- Written request -
Render the text lines of all entries below as a numbered list, omitting blank lines and leaving out the pictures.

Recorded data
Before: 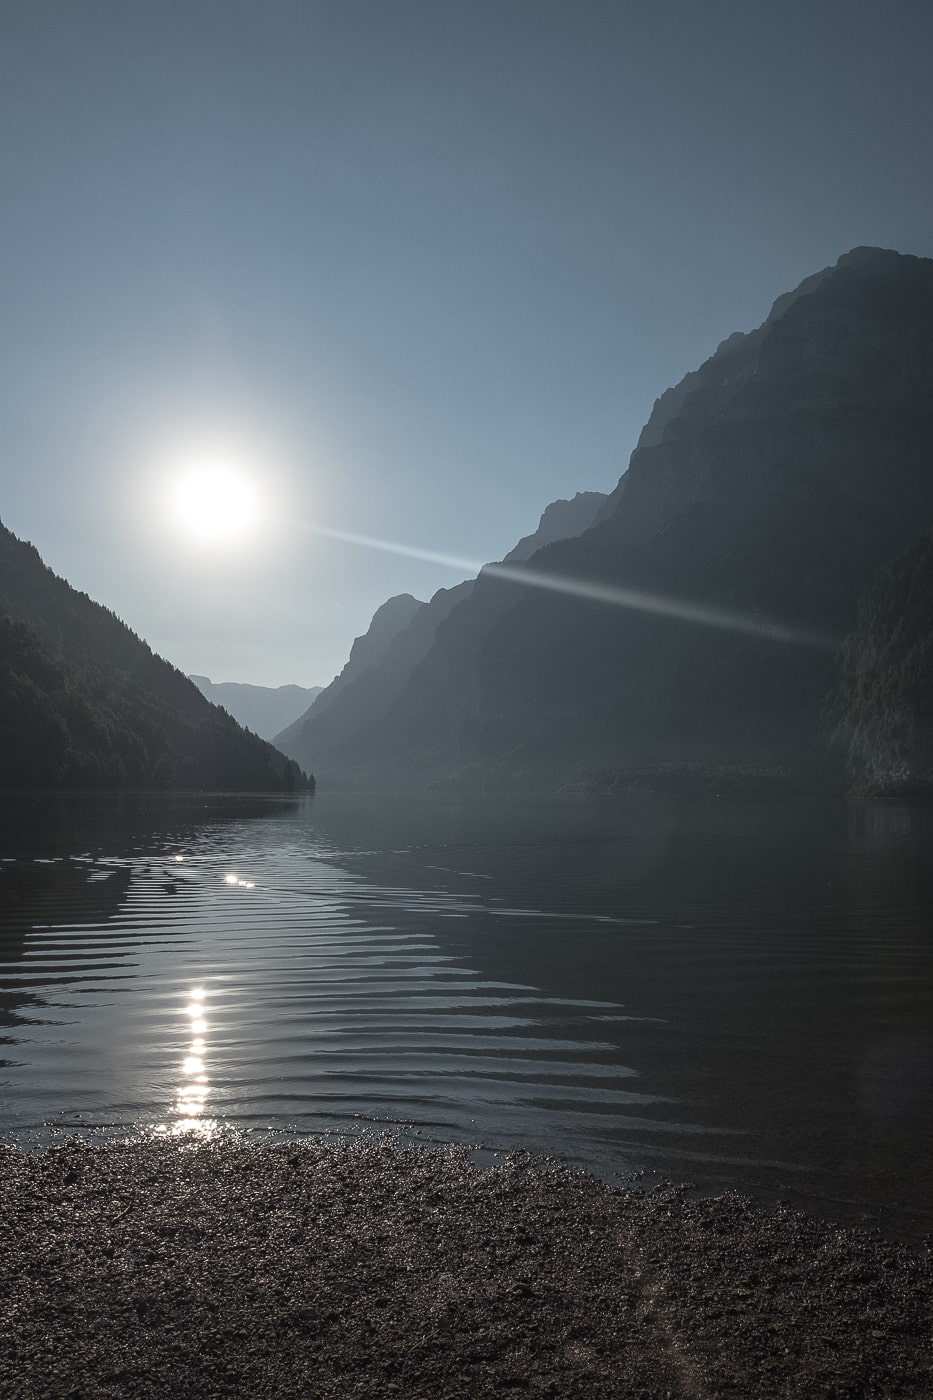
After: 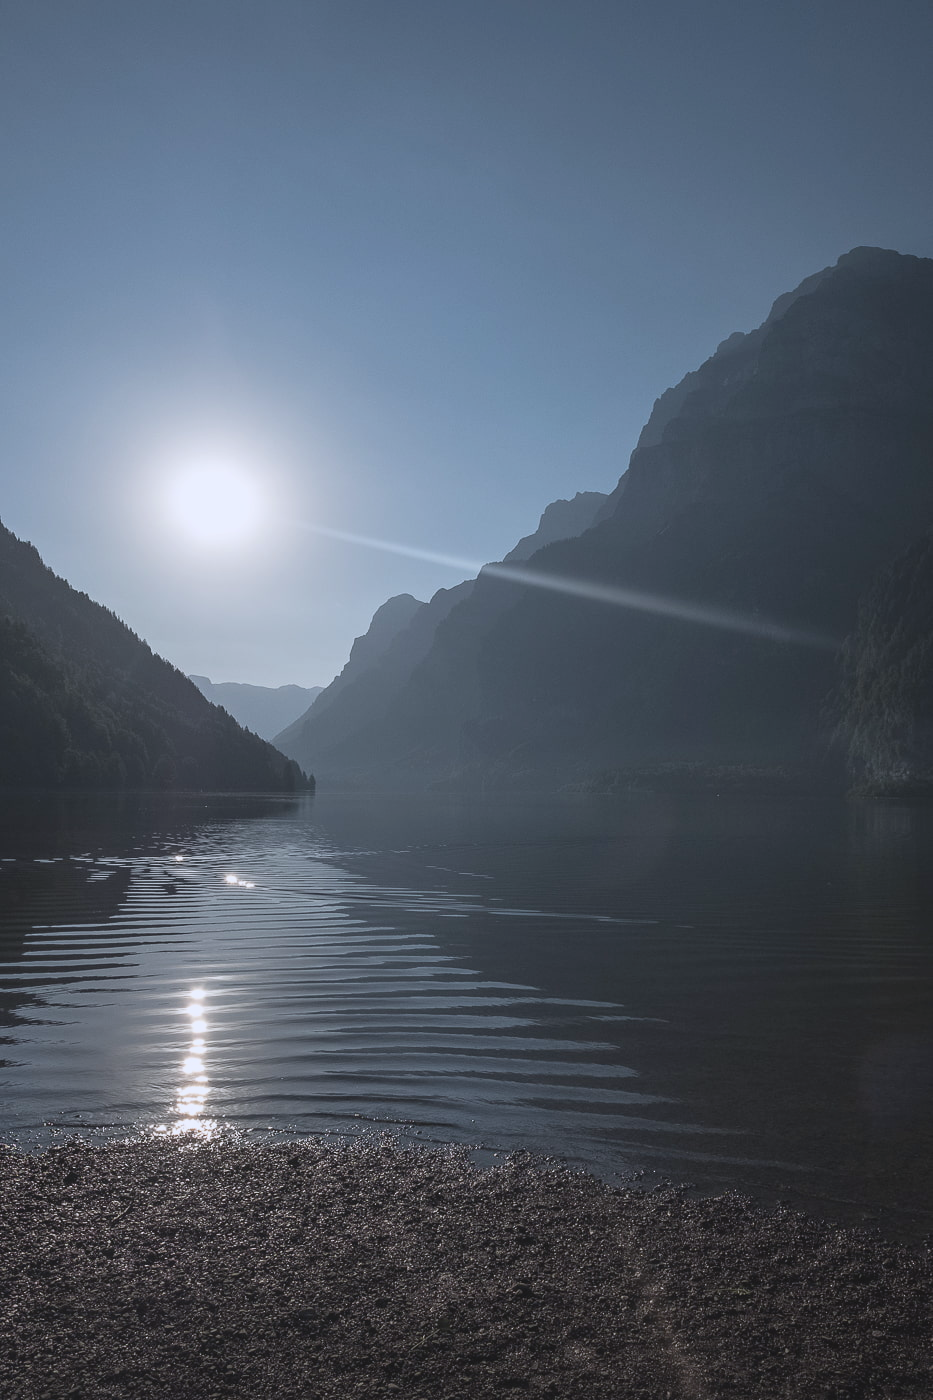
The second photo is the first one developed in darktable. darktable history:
contrast brightness saturation: contrast -0.11
color calibration: illuminant as shot in camera, x 0.358, y 0.373, temperature 4628.91 K
fill light: on, module defaults
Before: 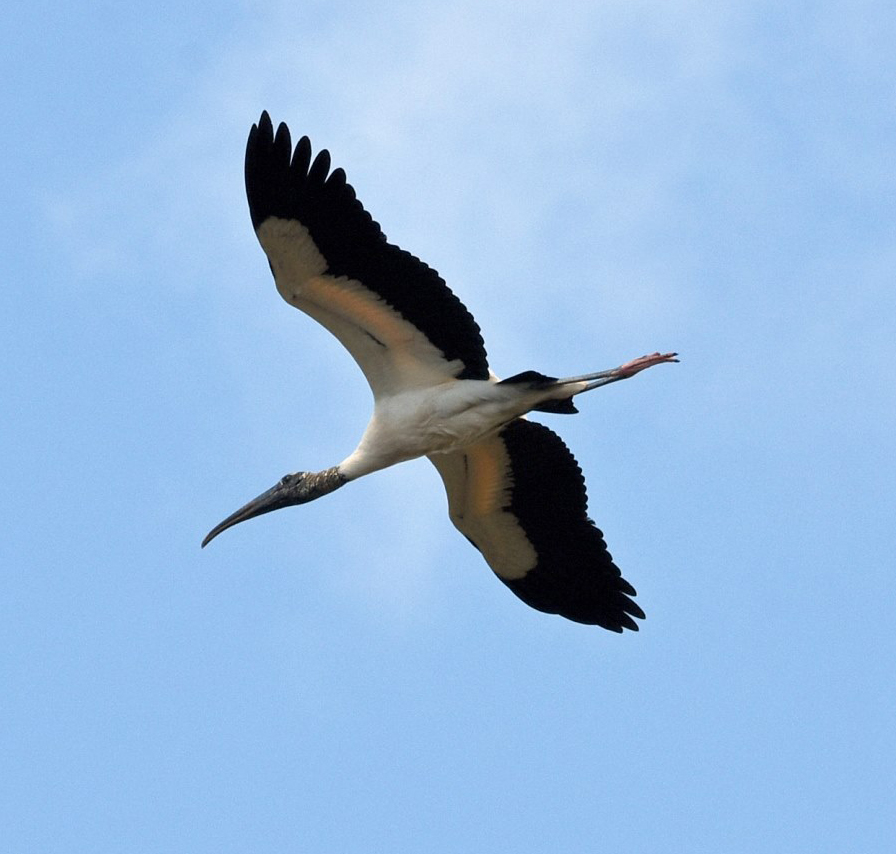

- Answer for this exercise -
1. Before: 
2. After: 
3. The second photo is the first one developed in darktable. darktable history:
4. contrast brightness saturation: contrast -0.11
5. color calibration: illuminant as shot in camera, x 0.358, y 0.373, temperature 4628.91 K
6. fill light: on, module defaults
7. Before: 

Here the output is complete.